Aspects of the present disclosure are described herein with reference to flowchart illustrations and/or block diagrams of methods, apparatuses (systems), and computer program products according to embodiments presented in this disclosure. It will be understood that each block of the flowchart illustrations and/or block diagrams, and combinations of blocks in the flowchart illustrations and/or block diagrams, can be implemented by computer program instructions. These computer program instructions may be provided to a processor of a general purpose computer, special purpose computer, or other programmable data processing apparatus to produce a machine, such that the instructions, which execute via the processor of the computer or other programmable data processing apparatus, create means for implementing the functions/acts specified in the block(s) of the flowchart illustrations and/or block diagrams.
These computer program instructions may also be stored in a computer readable medium that can direct a computer, other programmable data processing apparatus, or other device to function in a particular manner, such that the instructions stored in the computer readable medium produce an article of manufacture including instructions which implement the function/act specified in the block(s) of the flowchart illustrations and/or block diagrams.
The computer program instructions may also be loaded onto a computer, other programmable data processing apparatus, or other device to cause a series of operational steps to be performed on the computer, other programmable apparatus or other device to produce a computer implemented process such that the instructions which execute on the computer, other programmable data processing apparatus, or other device provide processes for implementing the functions/acts specified in the block(s) of the flowchart illustrations and/or block diagrams.

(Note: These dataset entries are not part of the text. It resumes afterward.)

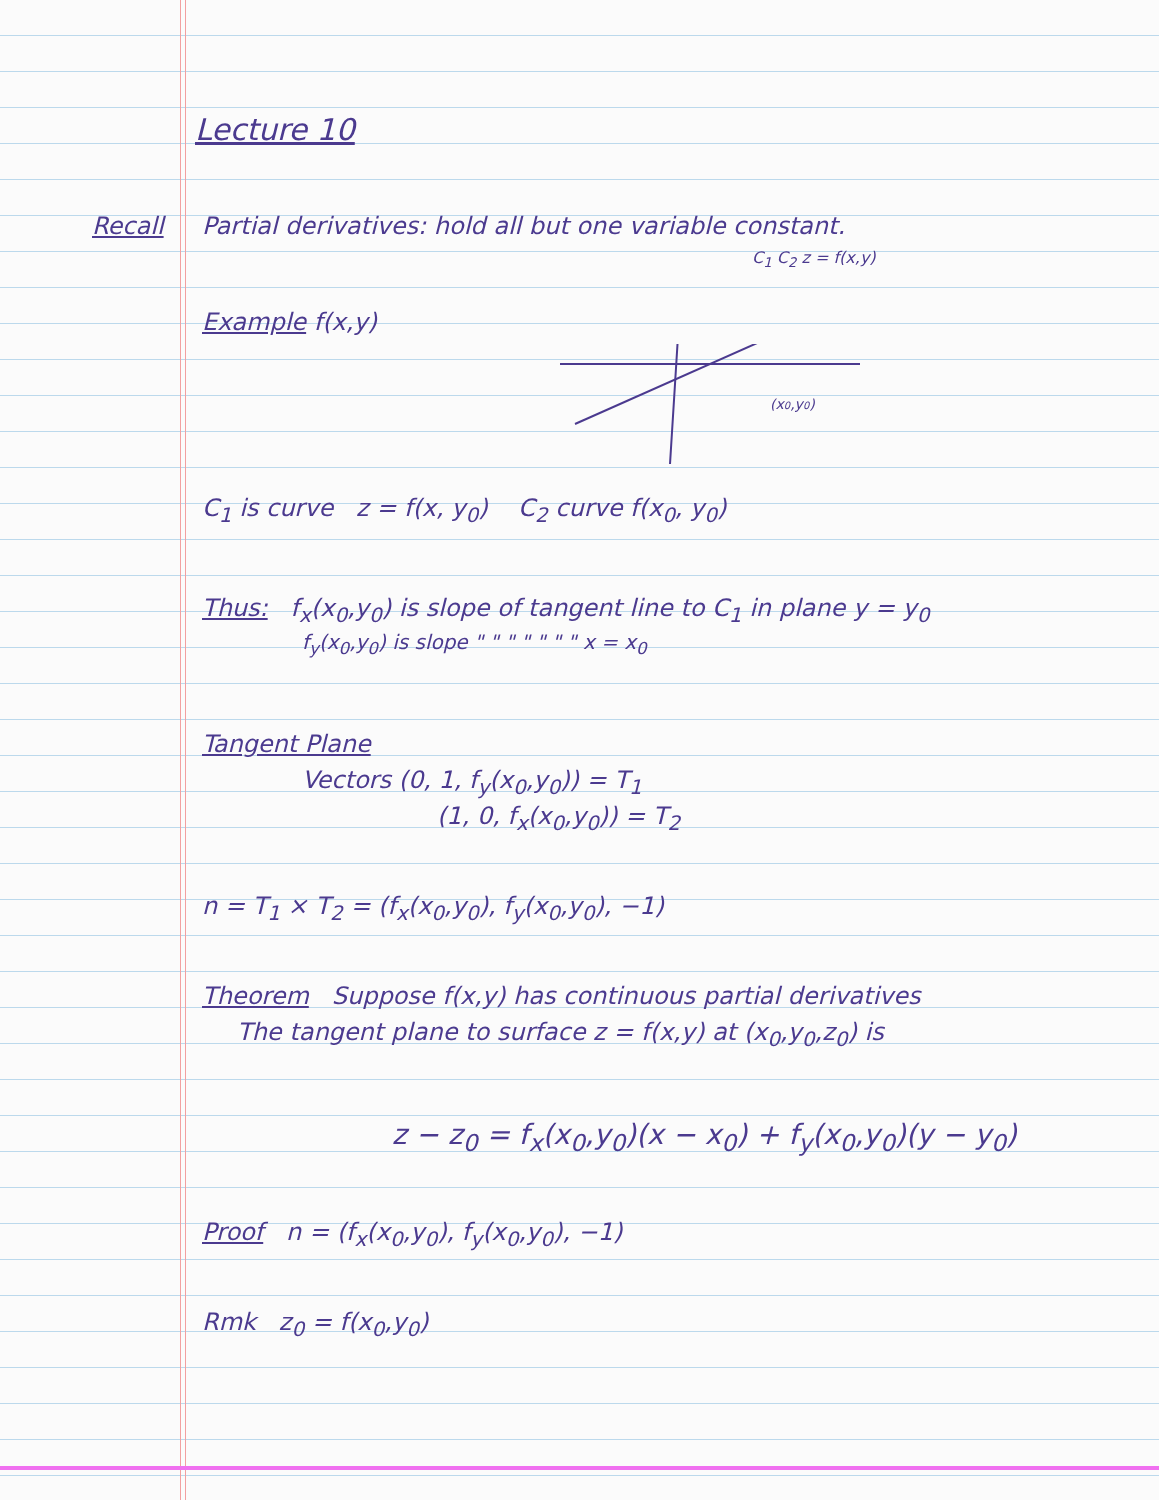Lecture 10
Recall Partial derivatives: hold all but one variable constant.
C<sub>1</sub> C<sub>2</sub> z = f(x,y)
Example f(x,y)
(x0,y0)
C<sub>1</sub> is curve z = f(x, y<sub>0</sub>) C<sub>2</sub> curve f(x<sub>0</sub>, y<sub>0</sub>)
Thus: f<sub>x</sub>(x<sub>0</sub>,y<sub>0</sub>) is slope of tangent line to C<sub>1</sub> in plane y = y<sub>0</sub>
f<sub>y</sub>(x<sub>0</sub>,y<sub>0</sub>) is slope " " " " " " " x = x<sub>0</sub>
Tangent Plane
Vectors (0, 1, f<sub>y</sub>(x<sub>0</sub>,y<sub>0</sub>)) = T<sub>1</sub>
(1, 0, f<sub>x</sub>(x<sub>0</sub>,y<sub>0</sub>)) = T<sub>2</sub>
n = T<sub>1</sub> × T<sub>2</sub> = (f<sub>x</sub>(x<sub>0</sub>,y<sub>0</sub>), f<sub>y</sub>(x<sub>0</sub>,y<sub>0</sub>), −1)
Theorem Suppose f(x,y) has continuous partial derivatives
The tangent plane to surface z = f(x,y) at (x<sub>0</sub>,y<sub>0</sub>,z<sub>0</sub>) is
z − z<sub>0</sub> = f<sub>x</sub>(x<sub>0</sub>,y<sub>0</sub>)(x − x<sub>0</sub>) + f<sub>y</sub>(x<sub>0</sub>,y<sub>0</sub>)(y − y<sub>0</sub>)
Proof n = (f<sub>x</sub>(x<sub>0</sub>,y<sub>0</sub>), f<sub>y</sub>(x<sub>0</sub>,y<sub>0</sub>), −1)
Rmk z<sub>0</sub> = f(x<sub>0</sub>,y<sub>0</sub>)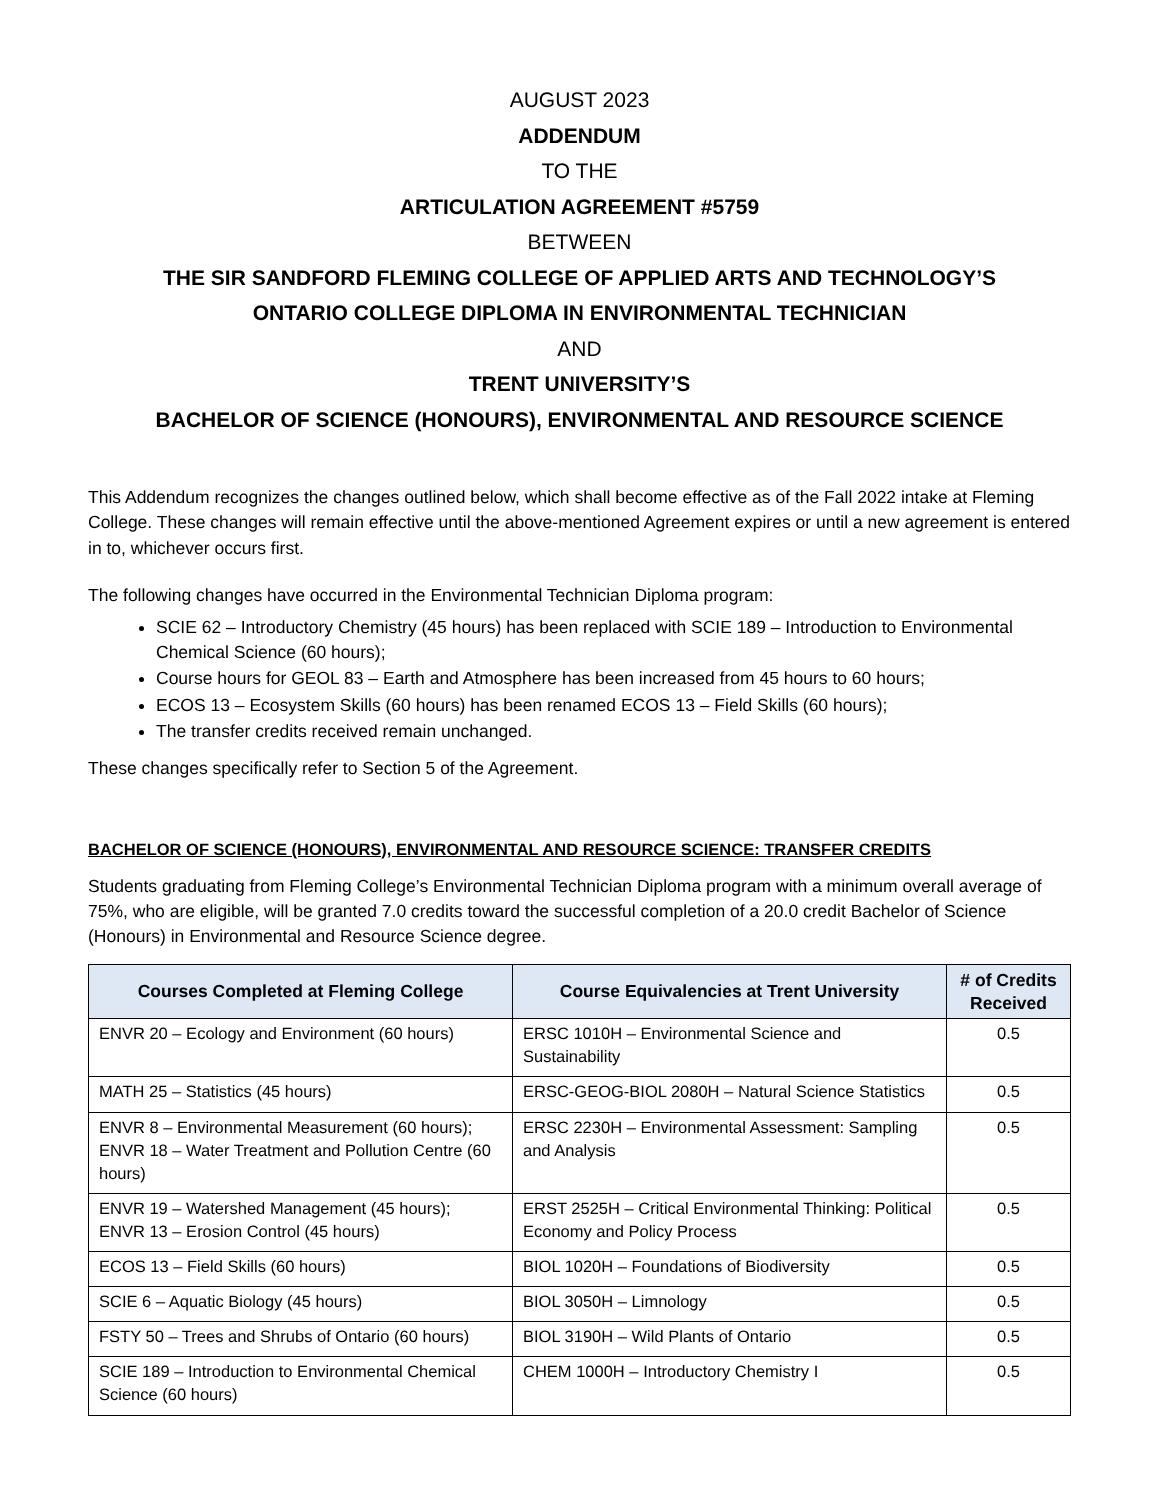AUGUST 2023
ADDENDUM
TO THE
ARTICULATION AGREEMENT #5759
BETWEEN
THE SIR SANDFORD FLEMING COLLEGE OF APPLIED ARTS AND TECHNOLOGY’S
ONTARIO COLLEGE DIPLOMA IN ENVIRONMENTAL TECHNICIAN
AND
TRENT UNIVERSITY’S
BACHELOR OF SCIENCE (HONOURS), ENVIRONMENTAL AND RESOURCE SCIENCE
This Addendum recognizes the changes outlined below, which shall become effective as of the Fall 2022 intake at Fleming College. These changes will remain effective until the above-mentioned Agreement expires or until a new agreement is entered in to, whichever occurs first.
The following changes have occurred in the Environmental Technician Diploma program:
SCIE 62 – Introductory Chemistry (45 hours) has been replaced with SCIE 189 – Introduction to Environmental Chemical Science (60 hours);
Course hours for GEOL 83 – Earth and Atmosphere has been increased from 45 hours to 60 hours;
ECOS 13 – Ecosystem Skills (60 hours) has been renamed ECOS 13 – Field Skills (60 hours);
The transfer credits received remain unchanged.
These changes specifically refer to Section 5 of the Agreement.
BACHELOR OF SCIENCE (HONOURS), ENVIRONMENTAL AND RESOURCE SCIENCE: TRANSFER CREDITS
Students graduating from Fleming College’s Environmental Technician Diploma program with a minimum overall average of 75%, who are eligible, will be granted 7.0 credits toward the successful completion of a 20.0 credit Bachelor of Science (Honours) in Environmental and Resource Science degree.
| Courses Completed at Fleming College | Course Equivalencies at Trent University | # of Credits Received |
| --- | --- | --- |
| ENVR 20 – Ecology and Environment (60 hours) | ERSC 1010H – Environmental Science and Sustainability | 0.5 |
| MATH 25 – Statistics (45 hours) | ERSC-GEOG-BIOL 2080H – Natural Science Statistics | 0.5 |
| ENVR 8 – Environmental Measurement (60 hours); ENVR 18 – Water Treatment and Pollution Centre (60 hours) | ERSC 2230H – Environmental Assessment: Sampling and Analysis | 0.5 |
| ENVR 19 – Watershed Management (45 hours); ENVR 13 – Erosion Control (45 hours) | ERST 2525H – Critical Environmental Thinking: Political Economy and Policy Process | 0.5 |
| ECOS 13 – Field Skills (60 hours) | BIOL 1020H – Foundations of Biodiversity | 0.5 |
| SCIE 6 – Aquatic Biology (45 hours) | BIOL 3050H – Limnology | 0.5 |
| FSTY 50 – Trees and Shrubs of Ontario (60 hours) | BIOL 3190H – Wild Plants of Ontario | 0.5 |
| SCIE 189 – Introduction to Environmental Chemical Science (60 hours) | CHEM 1000H – Introductory Chemistry I | 0.5 |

The flowchart illustrations and block diagrams in the Figures illustrate the architecture, functionality, and operation of possible implementations of systems, methods, and computer program products according to various embodiments. In this regard, each block in the flowchart illustrations or block diagrams may represent a module, segment, or portion of code, which comprises one or more executable instructions for implementing the specified logical function(s). It should also be noted that, in some alternative implementations, the functions noted in the block may occur out of the order noted in the Figures. For example, two blocks shown in succession may, in fact, be executed substantially concurrently, or the blocks may sometimes be executed in the reverse order, depending upon the functionality involved. It will also be noted that each block of the block diagrams and/or flowchart illustrations, and combinations of blocks in the block diagrams and/or flowchart illustrations, can be implemented by special purpose hardware-based systems that perform the specified functions or acts, or combinations of special purpose hardware and computer instructions.
In view of the foregoing, the scope of the present disclosure is determined by the claims that follow.